Delisting was the most preferred choice among companies where the promoters held above 76% stake. When a decision had to be made to either delist or lower the promoter stake below 76%, most companies leaned towards delisting. The merits of having a public listing seemed to be inadequate to deter companies from going private. Over the past five years, we had several companies trying to delist and go private. We saw many companies actually go private. Friday’s successful auction of the promoter shares of Blue Dart decisively reversed that trend. The minimum public holding in listed companies had to be at least 24%.The promoters of blue dart, actually chose to reduce their holding and stay listed.
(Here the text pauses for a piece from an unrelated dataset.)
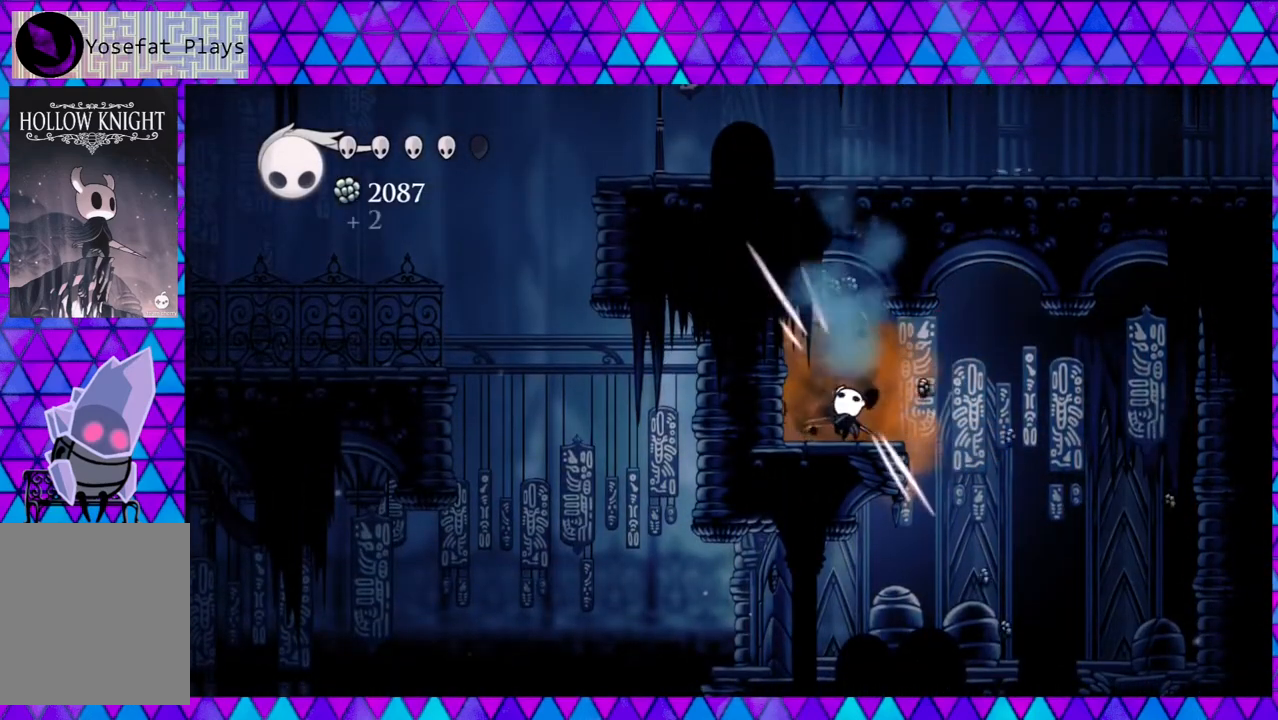
{"buttons": ["DPAD_UP"], "left_stick": "center", "right_stick": "center", "events": [[17, "Y", "down"], [117, "Y", "up"], [183, "Y", "down"], [267, "Y", "up"], [350, "Y", "down"], [467, "Y", "up"]]}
The merit of having a listing in a growing market like India will be increasingly preferred by several multinationals and blue chips where the promoters own over 76%. This preference may also be egged on by the fact that globally many companies are going through churn and may find it hard to raise the resources needed to delist. Also, once a company delists, it will find it very difficult to raise money again as shareholders will not be convinced about their commitment to service public shareholding. The manner in which the blue dart shares were absorbed indicates the latent appetite for equity of good companies. More players should be encouraged by the success of the auction of blue dart’s promoter shares through the stock exchanges. Listing is back in vouge.
Market leadership keeps evolving with time and indices keep churning companies in line with the trend. The changing indices actually play a role in holding investor sentiment up. Non performers tend to be removed and replaced with performing companies. The current indices seem to have been cleansed and repackaged. From 2008 to now, the indices look very different. They look a lot more robust with constituent companies showing superior earnings growth, better business visibility and lower leverage. These three factors should see these companies showing accelerated earnings growth when the economy revives. When an index is reconstituted in the toughest economic circumstances, it inevitably tends to show outperformance in an economic recovery. To the investor, the reconstitution is a signal that the index provides better reliability, greater predictability and much promise. This signal relevance applies when the index is reconstituted in the worst of times. To us, the index is all set for better times and it is time to show greater faith in the markets and the representative index.
Look to invest for a 3-year window and buy companies that you think will flourish.